The FBI Case Study Essay
The FBI Case Study
The Federal Bureau of Investigation of the U.S. government, the FBI, was forced to scrap its $170 million virtual case file (VCF) management system. Official reports blamed numerous delays, cost overruns, and incompatible software. But a deeper examination of the cause of this failure uncovered issues of control, culture, and incompatible organizational systems. Among its many duties, the FBI is charged with the responsibility to fight crime and terrorism. To do so requires a large number of agents located within the Unites States and around the world. That means agents must be able to share information among themselves within the bureau and with other federal, state, and local law enforcement agencies. But sharing informationhas never been standard operating procedure for this agency.
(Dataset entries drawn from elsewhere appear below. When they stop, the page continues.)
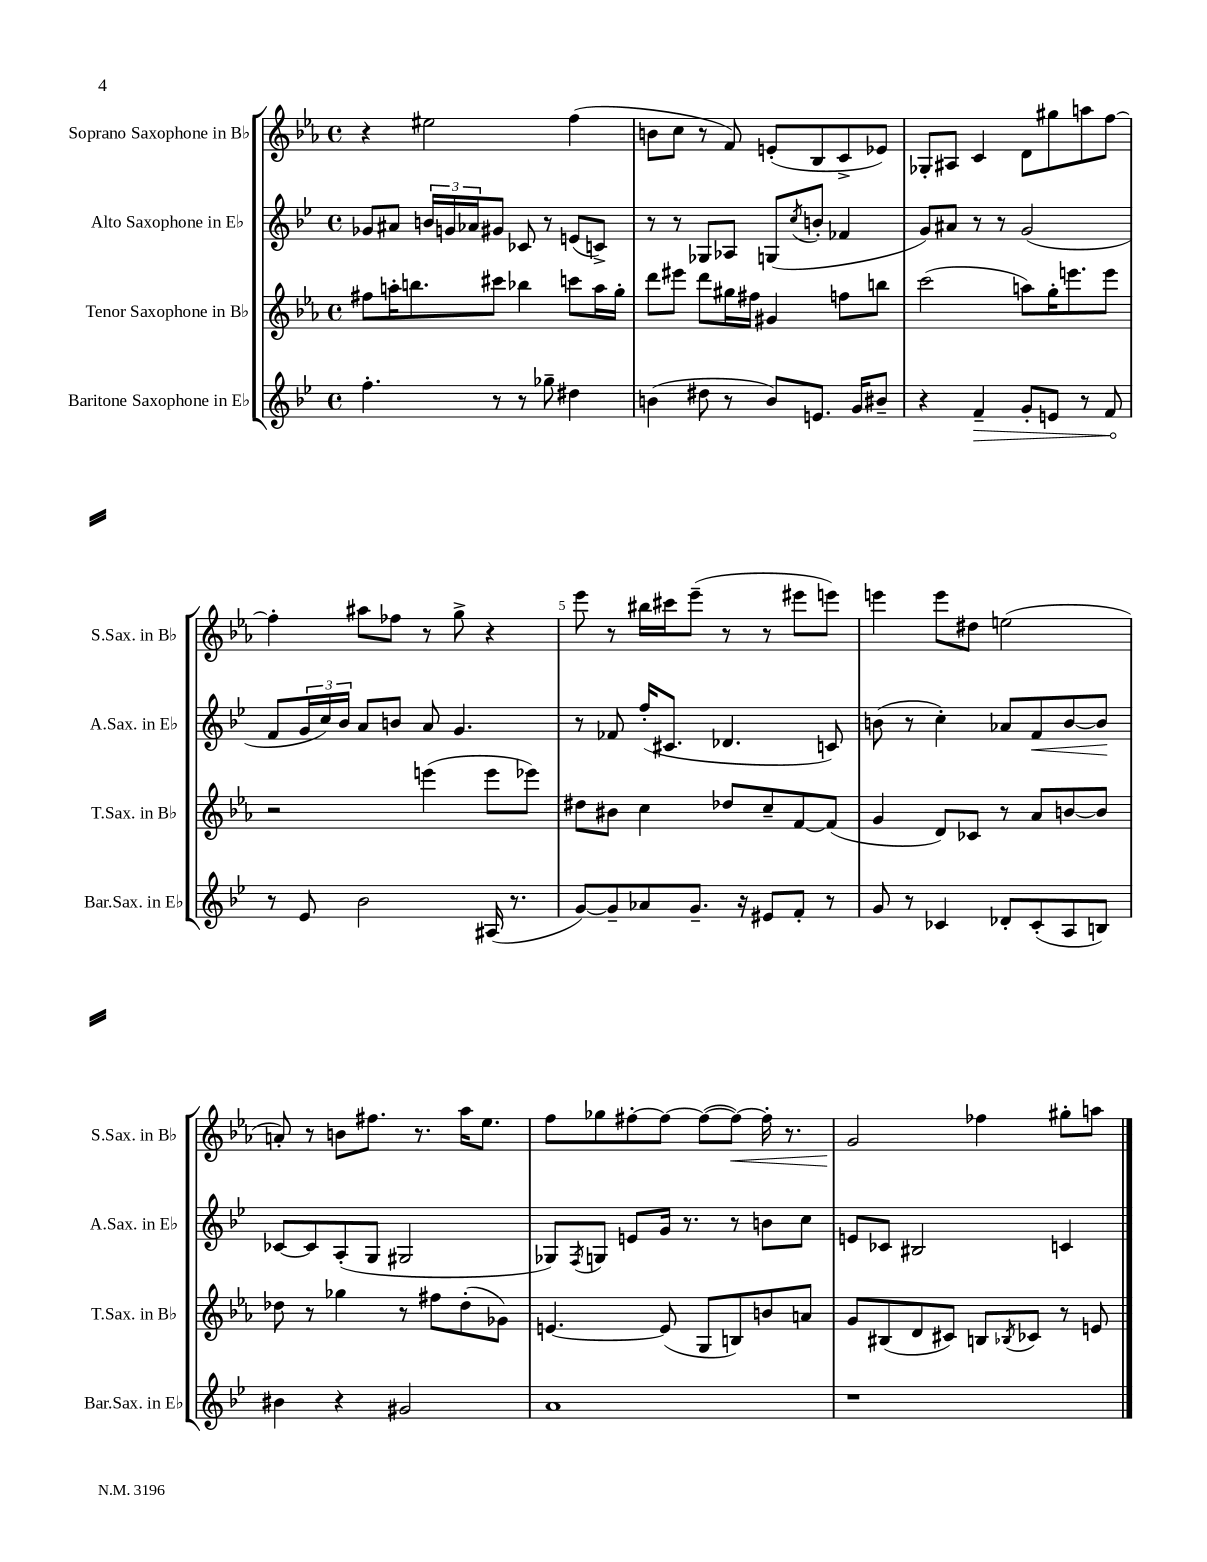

**kern	**kern	**kern	**kern
*staff4	*staff3	*staff2	*staff1
*clefG2	*clefG2	*clefG2	*clefG2
*k[b-e-]	*k[b-e-a-]	*k[b-e-]	*k[b-e-a-]
*M4/4	*M4/4	*M4/4	*M4/4
*met(c)	*met(c)	*met(c)	*met(c)
4.ff'	8ff#	8g-	4r
.	16aa'	8a#	.
.	8.bb	.	.
.	.	24b	2ee#
.	.	24g	.
.	.	24a-	.
8r	8ccc#	8g#	.
8r	4bb-	8c-	.
8gg-~	.	8r	.
4dd#	8ccc	(8e	(4ff
.	16aa	8c^)	.
.	16gg'	.	.
=	=	=	=
(4b	8ddd	8r	8b
.	8eee#	8r	8cc
8dd#	8ddd	8G-	8r
8r	16gg#	8A-	8f)
.	16ff#	.	.
8b)	4g#	(8G	(8e'
.	.	8qcc	.
8.e	.	8b'	8B-
.	8ff	4f-	8c^
16g	.	.	.
8b#~	8bb	.	8e-)
=	=	=	=
4r	(2ccc	8g)	8G-'
.	.	8a#	8A#
4f~	.	8r	4c
.	.	8r	.
8g'	8aa)	(2g	8d
8e	16gg'	.	8gg#
.	8.eee	.	.
8r	.	.	8aa
8f	8eee	.	[8ff
=	=	=	=
8r	2r	8f	4ff']
8e-	.	24g	.
.	.	24cc)	.
.	.	24b-	.
2b-	.	8a	8aa#
.	.	8b	8ff-
.	(4eee	8a	8r
.	.	4.g	8gg^
(16A#	8eee	.	4r
8.r	.	.	.
.	8eee-)	.	.
=	=	=	=
[8g)	8dd#	8r	8eee-
8g~]	8b#	8f-	8r
8a-	4cc	(16ff'	16bb#
.	.	8.c#	16ccc#
8.g~	.	.	(8eee-~
.	8dd-	4.d-	8r
16r	.	.	.
8e#	8cc~	.	8r
8f'	[8f	.	8eee#
8r	(8f]	8c)	8eee)
=	=	=	=
8g	4g	(8b	4eee
8r	.	8r	.
4c-	8d)	4cc')	8eee
.	8c-	.	8dd#
8d-'	8r	8a-	(2ee
(8c-'	8a-	8f	.
8A	[8b	[8b	.
8B)	8b]	8b]	.
=	=	=	=
4b#	8dd-	[8c-	8a')
.	8r	8c-]	8r
4r	4gg-	(8A'	8b
.	.	8G	8.ff#
2g#	8r	2G#	.
.	.	.	8.r
.	8ff#	.	.
.	(8dd-'	.	16aa-
.	.	.	8.ee-
.	8g-)	.	.
=	=	=	=
1a	[4.e	8G-)	8ff
.	.	8qF	.
.	.	8G	8gg-
.	.	8e	[8ff#'
.	(8e]	16g	8ff#_
.	.	8.r	.
.	8G	.	(8ff#_
.	8B)	8r	8ff#_)
.	8b	8b	16ff#']
.	.	.	8.r
.	8a	8cc	.
=	=	=	=
1r	8g	8e	2g
.	(8B#	8c-	.
.	8d	2B#	.
.	8c#)	.	.
.	8B	.	4ff-
.	8qB-	.	.
.	8c-	.	.
.	8r	4c	8gg#'
.	8e	.	8aa
==	==	==	==
*-	*-	*-	*-
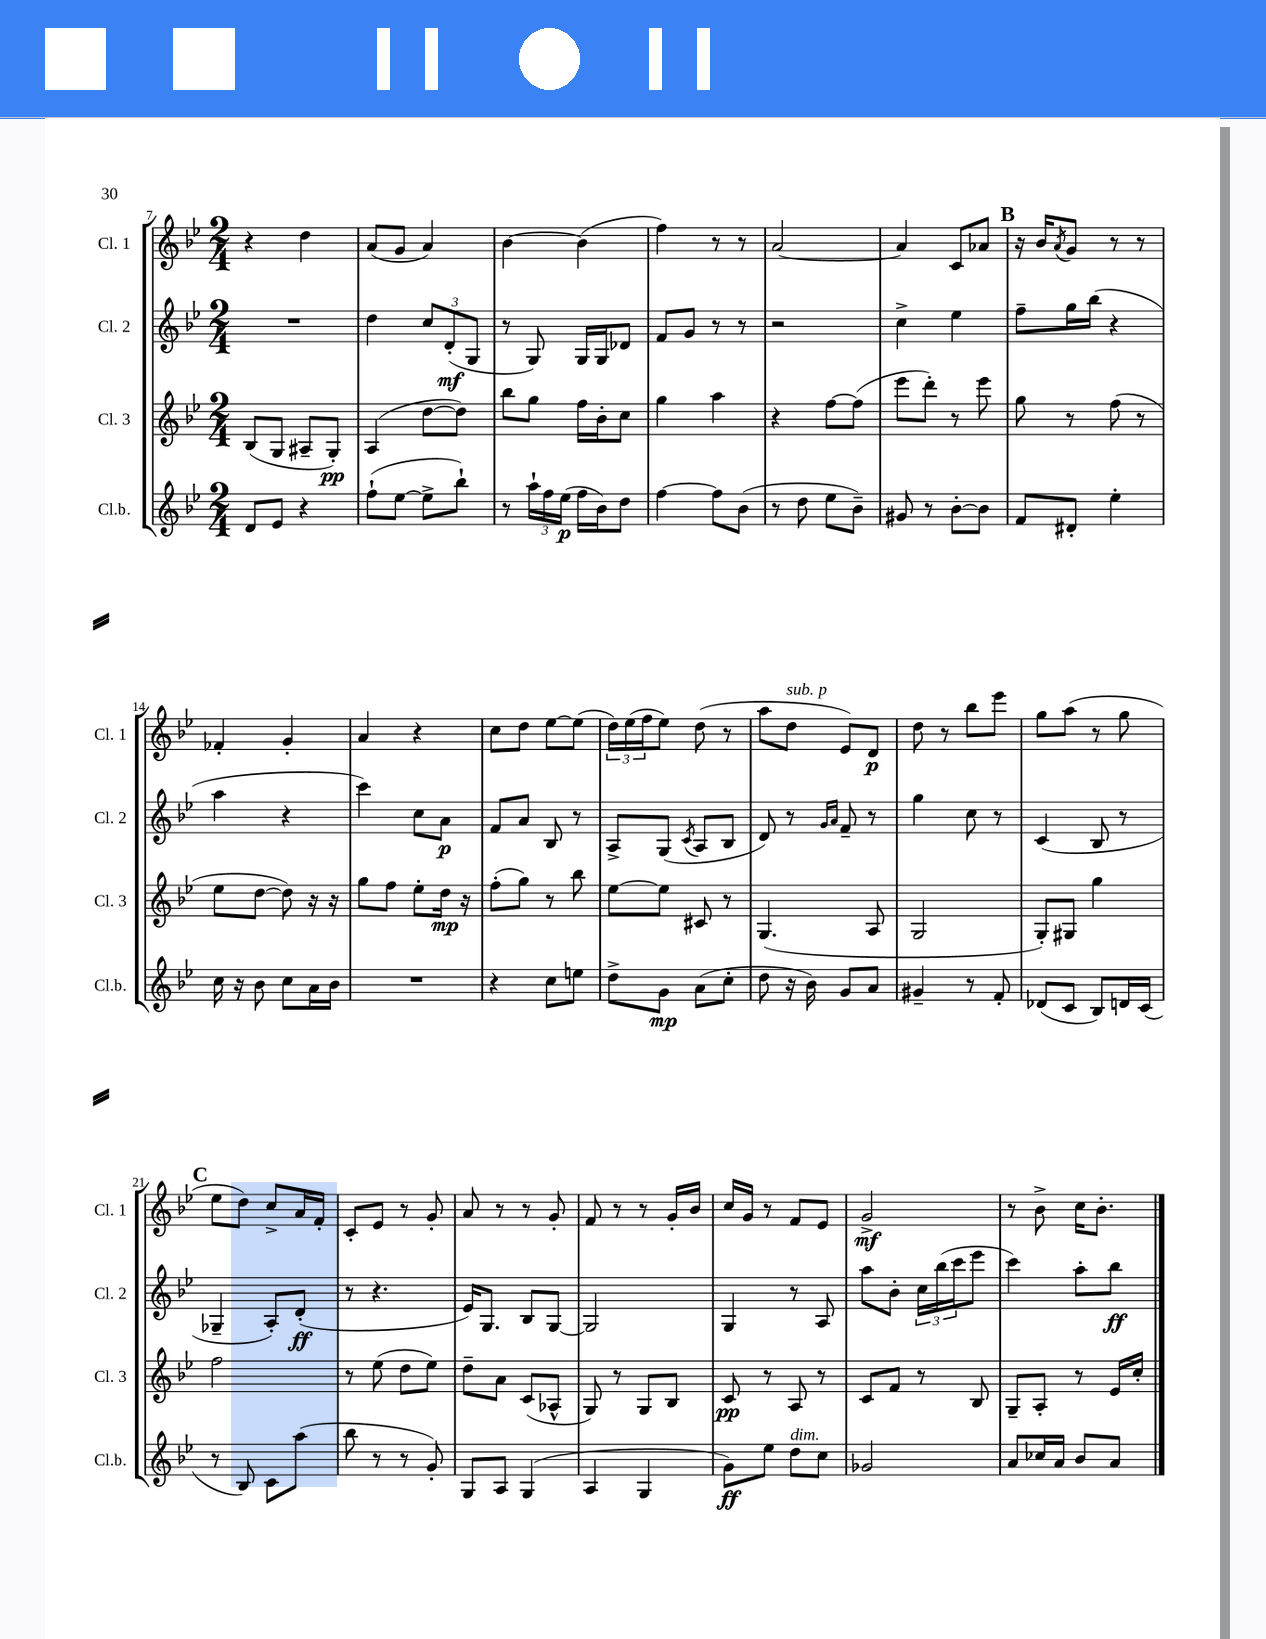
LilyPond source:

<<
\new StaffGroup <<
\new Staff = "s0" \with { instrumentName = "Cl. 1" shortInstrumentName = "Cl. 1" } {
    \clef treble \key bes \major \numericTimeSignature \time 2/4
    r4 d''4 |
    a'8( g'8 a'4) |
    bes'4~ bes'4( |
    f''4) r8 r8 |
    a'2~ |
    a'4 c'8 aes'8 |
    \mark \markup { \bold "B" } r16 bes'16 \acciaccatura { a'8 } g'8 r8 r8 |
    fes'4-. g'4-. |
    a'4 r4 |
    c''8 d''8 ees''8~ ees''8( |
    \tuplet 3/2 { d''16) ees''16( f''16 } ees''8) d''8( r8 |
    a''8 d''8^\markup { \italic "sub. p" } ees'8) d'8\p |
    d''8 r8 bes''8 ees'''8 |
    g''8 a''8( r8 g''8 |
    \mark \markup { \bold "C" } ees''8 d''8) c''8-> a'16 f'16-. |
    c'8-. ees'8 r8 g'8-. |
    a'8 r8 r8 g'8-. |
    f'8 r8 r8 g'16-. bes'16 |
    c''16 g'16 r8 f'8 ees'8 |
    g'2->\mf |
    r8 bes'8-> c''16 bes'8.-. \bar "|." |
}
\new Staff = "s1" \with { instrumentName = "Cl. 2" shortInstrumentName = "Cl. 2" } {
    \clef treble \key bes \major \numericTimeSignature \time 2/4
    R2 |
    d''4 \tuplet 3/2 { c''8 d'8-.\mf( g8 } |
    r8 g8) g16 g16 des'8 |
    f'8 g'8 r8 r8 |
    r2 |
    c''4-> ees''4 |
    \mark \markup { \bold "B" } f''8-- g''16 bes''16( r4 |
    a''4 r4 |
    c'''4) c''8 a'8\p |
    f'8 a'8 bes8 r8 |
    a8-> g8( \acciaccatura { c'8 } a8 bes8 |
    d'8) r8 \grace { g'16 a'16 } f'8-- r8 |
    g''4 c''8 r8 |
    c'4( bes8 r8 |
    \mark \markup { \bold "C" } ges4-- a8-.) d'8-.\ff( |
    r8 r4. |
    ees'16) g8. bes8 g8~ |
    g2 |
    g4 r8 a8 |
    a''8 bes'8-. \tuplet 3/2 { c''16 bes''16( c'''16 } ees'''8 |
    c'''4) a''8-. bes''8\ff \bar "|." |
}
\new Staff = "s2" \with { instrumentName = "Cl. 3" shortInstrumentName = "Cl. 3" } {
    \clef treble \key bes \major \numericTimeSignature \time 2/4
    bes8( g8 ais8-- g8-.\pp) |
    a4( d''8~ d''8) |
    bes''8 g''8 f''16 bes'16-. c''8 |
    g''4 a''4 |
    r4 f''8~ f''8( |
    ees'''8 d'''8-.) r8 ees'''8 |
    \mark \markup { \bold "B" } g''8 r8 f''8( r8 |
    ees''8 d''8~ d''8) r16 r16 |
    g''8 f''8 ees''8-. d''16\mp r16 |
    f''8-.( g''8) r8 bes''8 |
    ees''8~ ees''8 cis'8 r8 |
    g4.( a8 |
    g2 |
    g8-.) gis8 g''4 |
    \mark \markup { \bold "C" } f''2 |
    r8 ees''8( d''8 ees''8) |
    d''8-- a'8 c'8( aes8-^ |
    g8) r8 g8 bes8 |
    c'8\pp r8 a8 r8 |
    c'8 f'8 r8 bes8 |
    g8-- a8-. r8 ees'16 c''16-. \bar "|." |
}
\new Staff = "s3" \with { instrumentName = "Cl.b." shortInstrumentName = "Cl.b." } {
    \clef treble \key bes \major \numericTimeSignature \time 2/4
    d'8 ees'8 r4 |
    f''8-!( ees''8~ ees''8-> bes''8-!) |
    r8 \tuplet 3/2 { a''16-! f''16 ees''16\p( } f''16 bes'16) d''8 |
    f''4~ f''8 bes'8( |
    r8 d''8 ees''8 bes'8--) |
    gis'8 r8 bes'8~-. bes'8 |
    \mark \markup { \bold "B" } f'8 dis'8-. ees''4-. |
    c''16 r16 bes'8 c''8 a'16 bes'16 |
    R2 |
    r4 c''8 e''8 |
    d''8-> g'8\mp a'8( c''8-. |
    d''8 r16 bes'16) g'8 a'8 |
    gis'4-- r8 f'8-. |
    des'8( c'8 bes8) d'16 c'16( |
    \mark \markup { \bold "C" } r8 bes8) c'8 a''8( |
    bes''8 r8 r8 g'8-.) |
    g8 a8 g4( |
    a4 g4 |
    g'8\ff) ees''8 d''8^\markup { \italic "dim." } c''8 |
    ges'2 |
    a'8 ces''16 a'16 bes'8 a'8 \bar "|." |
}
>>
>>
\layout { \context { \Score currentBarNumber = #7 } }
According to one source, “agents are accustomed to holding information close to their bulletproof vests and scorn the idea of sharing information.” Enter the FBI’s efforts to modernize its infrastructure, code-named “Trilogy.”
The efforts included providing agents with 30,000 desktop PCs, high-bandwidth networks to connect FBI locations around the world, and the VCF project to facilitate sharing of case information worldwide. The FBI director explained to Congress that VCF would provide “an electronic means for agents to globally send field notes, documents, pieces of intelligence and other evidence so they could hopefully act faster on leads.” It was designed to replace a paper-intensive process with an electronic, Web-based process. With such a reasonable goal, why didn’t it work? The CIO of the FBI offered one explanation. He claimed that “the FBI must radically change the agency’s culture if the Bureau is ever going to get the high-tech analysis and surveillance tools it needs to effectively fight terrorism. We must move from a decentralized amalgam of 56 field offices that are deeply distrustful of technology, outsiders and each other to a seamlessly integrated global intelligence operation capable of sharing information and preventing crimes in real-time.”
A former project manager at the FBI further explained, “They work under the idea that everything needs to be kept secret. But everything doesn’t have to be kept secret. To do this right, you have to share information.” The VCF system has been shut down, but the CIO is working on a new approach. He is busy trying to win buy-in from agents in the field so that the next case management system will work. In addition, he is working to establish a portfolio management plan that will cover all of the FBI’s IT projects, even those begun in decentralized offices. His team has been designing an enterprise architecture that will lay out standards for a bureauwide information system. The Director of the FBI has helped too. He reorganized the governance of IT, taking IT budget control away from the districts and giving total IT budget authority to the CIO.
The FBI announced that it will build a new case management system called Sentinel in four phases. The new system, according to the CIO, will include workflow, document management, record management, audit trails, access control, and single sign-on. To manage the expectations of the agents, the CIO plans to communicate often and significantly increase the training program for the new system. The CIO commented, “We want to automate those things that are the most manually cumbersome for the agents so they can see that technology can actually enhance their productivity. That is how to change their attitudes.”
Class Discussion Questions
1. What do you think were the real reasons why the VCF system failed?
2. What were the points of alignment and misalignment between the Information Systems Strategy and the FBI organization?
3. What do you think of the CIO’s final comment about how to change attitudes? Do you think it will work? Why or why not?
4. If you were the CIO, what would you do to help the FBI modernize and make better use of information technology? Source: Adapted from Allan Holmes, “Why the G-Men Aren’t IT Men,” CIO Magazine (June 15, 2005), 42–45.